À sua volta, Tigné Point é um bairro moderno e pedonal de apartamentos, passeio e esplanadas ao ar livre, agradável de percorrer mesmo que não esteja a comprar. Para além do centro comercial, as principais ruas comerciais de Sliema — em torno da Rua Bisazza e das ruas que recuam a partir da frente — têm a mistura habitual de lojas de cadeia, óticas, farmácias e lojas do dia a dia. Para lojas independentes, vintage e achados únicos, é melhor atravessar de balsa para a Republic Street de Valletta e as ruas à sua volta. Aqui o apelo é mais simples: tudo o que precisa está num único trecho pedonal e com ar condicionado à beira-mar.
Onde ficar em Sliema & St.
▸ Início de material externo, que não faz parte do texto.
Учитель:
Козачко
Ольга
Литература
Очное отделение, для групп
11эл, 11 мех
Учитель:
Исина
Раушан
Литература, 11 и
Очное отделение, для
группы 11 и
Julian's
Esta é a base prática para uma viagem de festa e praia, mas onde você dorme importa enormemente. A Paceville central coloca você no meio dos clubes — imbatível se você quiser sair de uma casa noturna e cair na cama, mas genuinamente barulhenta até as 4–5h, então reserve aqui apenas se esse for o objetivo da viagem. A área central de St Julian's, ao redor da Baía de Spinola e em direção a Portomaso, é mais calma e ainda fica a uma curta caminhada ou táxi rápido da badalação — um bom compromisso entre próximo da vida noturna e com espaço para dormir, com alguns dos hotéis mais elegantes da área. Sliema é a opção mais tranquila e versátil: hotéis boutique e de frente para o mar ao longo da Tower Road e do calçadão, você tem natação, a balsa e os restaurantes à sua porta, e Paceville está a um táxi barato de dez minutos quando você quiser.
A regra geral que os locais e visitantes frequentes seguem é ficar em Sliema — ou em St Julian's longe da badalação — para dormir, e pegar um táxi para a curta distância até Paceville para sair. Os melhores hotéis da área estão listados abaixo.
Como se locomover
A área é transitável a pé de ponta a ponta — a orla de Sliema até St Julian's e Paceville é um passeio agradável de 20–30 minutos ao longo da costa, e a maioria das pessoas cobre isso a pé. A melhor jogada é a balsa Sliema–Valletta, que atravessa o Porto de Marsamxett em cerca de dez minutos por alguns euros por trecho; use-a como sua rota para a capital em vez do carro. Os ônibus ligam toda a extensão à rede Tallinja de Malta e funcionam com frequência para o terminal de Valletta em Floriana e para o resto da ilha, embora o trânsito na estrada costeira possa ser lento nos horários de pico.
Para o curto trajeto noturno entre um hotel em Sliema e os clubes de Paceville, pegue um Bolt ou eCabs — barato, rápido e a maneira sensata de voltar para casa às 3h. Daqui, leva cerca de 20–30 minutos até o Aeroporto Internacional de Malta de táxi ou carona; não há trem na ilha, e se você estiver saindo em horário de pico, vale a pena pré-reservar porque a estrada do aeroporto fica congestionada.
A verdade útil sobre Sliema e St Julian's é que eles permitem que você escolha sua própria Malta. Você pode ter a balsa, o mergulho, as compras e o terraço tranquilo, ou pode ter a badalação, a fila do clube e a fatia de algo lamentável às 4h. A maioria das pessoas acaba experimentando ambos. Esse é o truque aqui: durma no lado calmo, atravesse a curta distância quando quiser barulho e deixe o porto fazer o resto.